C’est une question qu’il faut se poser avant de demander comment un immigrant devient un Québécois. Parce que la réponse n’est pas évidente. Est-ce une personne qui habite sur le territoire du Québec ? Quelqu’un dont la langue maternelle ou celle parlée le plus souvent à la maison est le français ? Ou un résident qui s’exprime en français dans l’espace public ?

La réponse varie selon les convictions, les opinions politiques et les sensibilités des uns et des autres.

Pour Gérard Bouchard, qui a coprésidé la célèbre commission Bouchard-Taylor, un Québécois, c’est d’abord et avant tout une personne qui réside au Québec. « Quelqu’un qui est établi ici à résidence, en principe de façon permanente, précise-t-il. Plus qu’un immigrant temporaire qui vient faucher les champs durant l’été et qui retourne chez lui. »

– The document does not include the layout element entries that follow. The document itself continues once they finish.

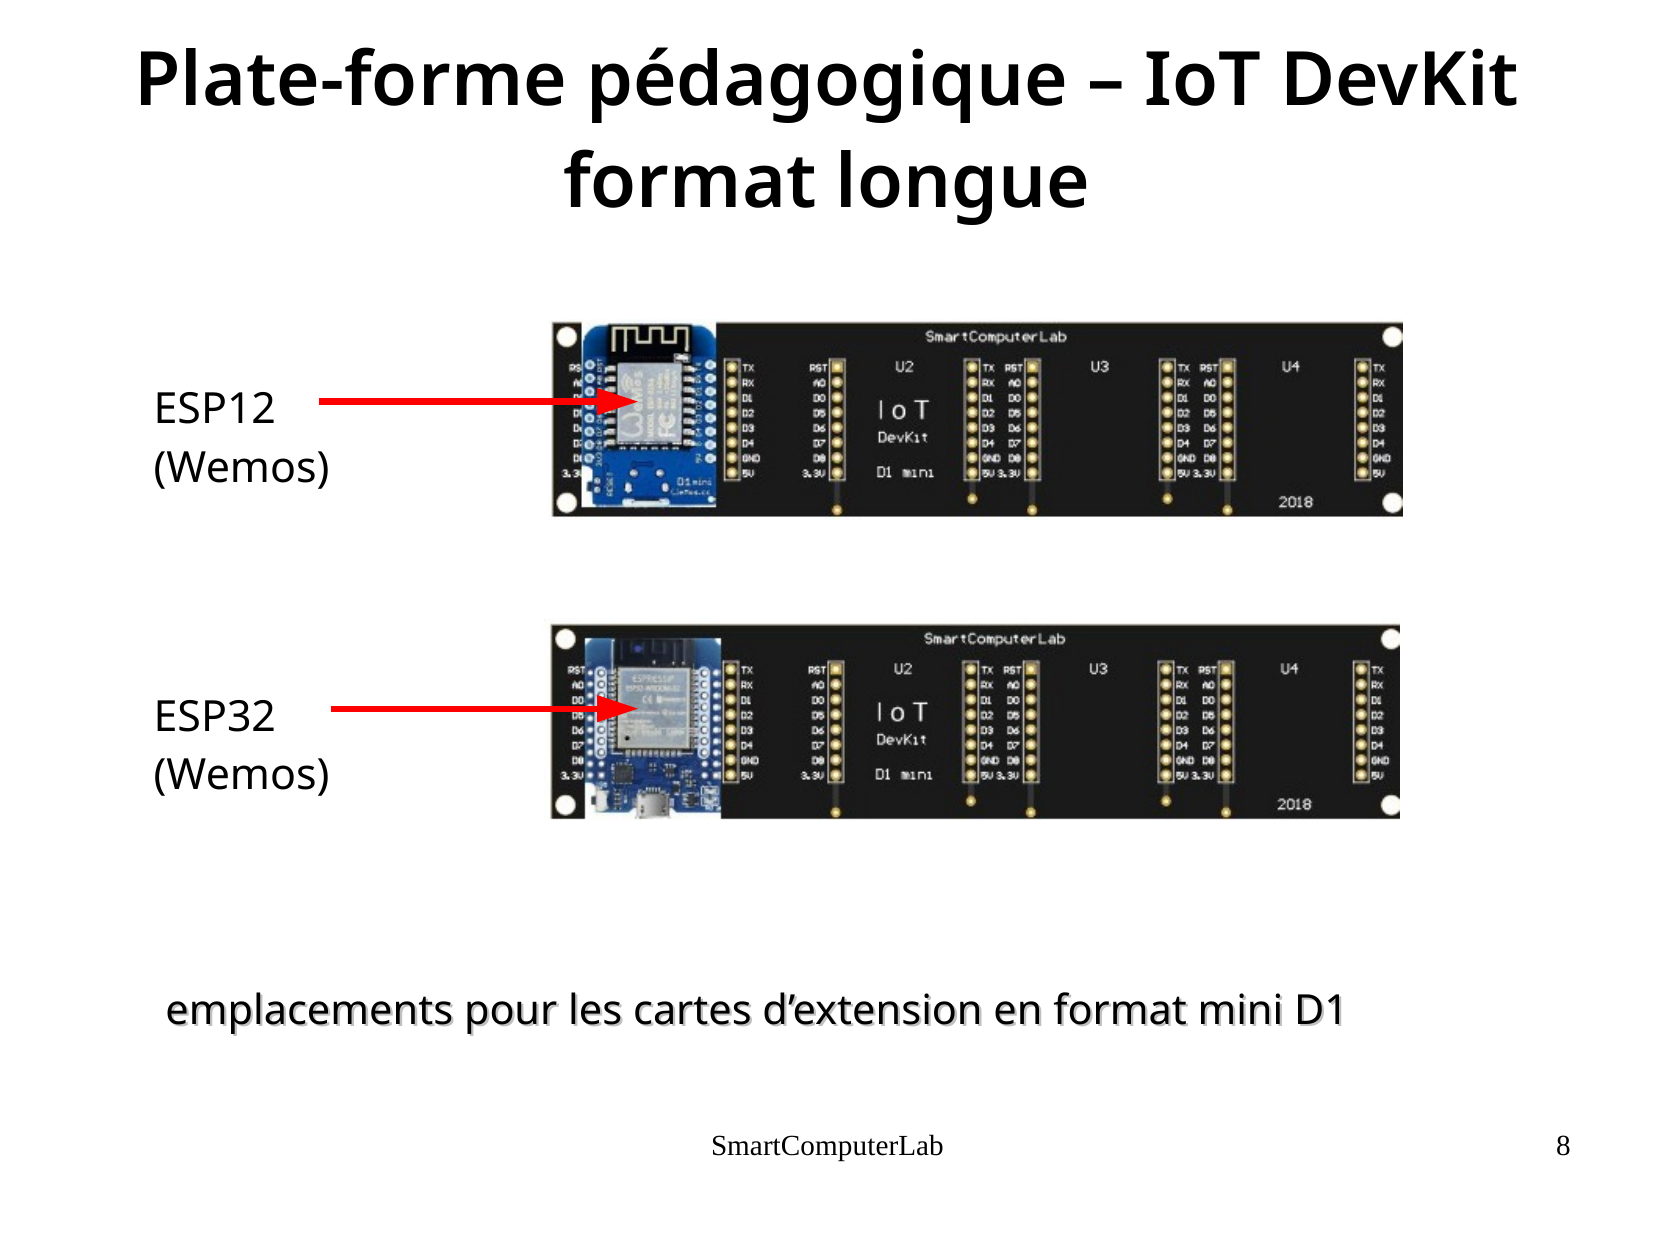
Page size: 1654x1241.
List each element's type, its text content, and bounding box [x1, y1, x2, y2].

text_box ESP12 (Wemos) [153, 377, 447, 496]
picture [549, 319, 1403, 520]
picture [543, 618, 1400, 827]
subtitle [82, 135, 1571, 855]
text_box ESP32 (Wemos) [153, 685, 447, 803]
title Plate-forme pédagogique – IoT DevKit format longue [82, 23, 1571, 135]
text_box emplacements pour les cartes d’extension en format mini D1 [165, 980, 1489, 1075]
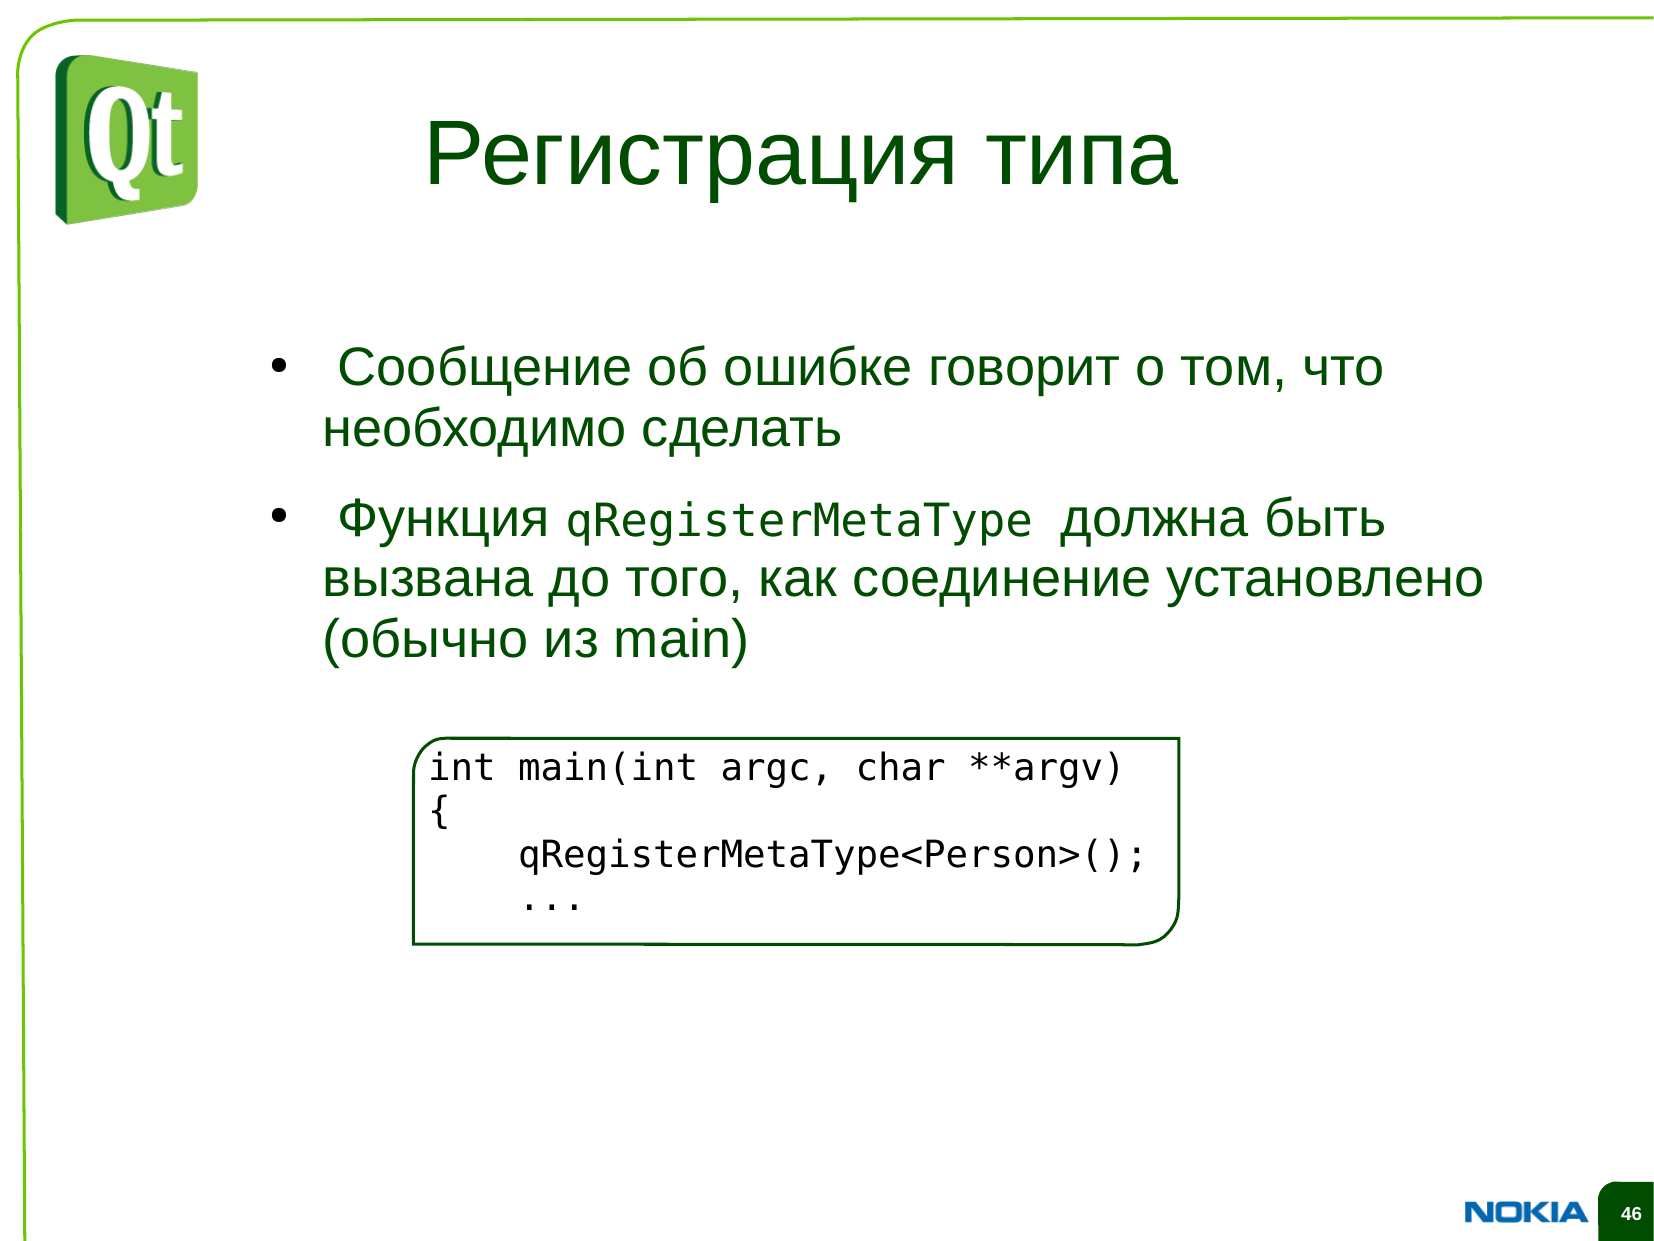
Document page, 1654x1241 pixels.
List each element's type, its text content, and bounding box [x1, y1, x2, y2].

D’autres, comme le politicologue André Lamoureux, pensent que c’est une personne qui « partage l’identité québécoise ». « Cette identité est évidemment culturelle et elle fait référence à une histoire, à des traditions, des habitudes de vie, des valeurs qui se sont développées avec le temps, explique-t-il. L’identité, c’est aussi la langue française, qui est la langue commune de cette nation. Et ça, c’est vraiment un élément fondamental. »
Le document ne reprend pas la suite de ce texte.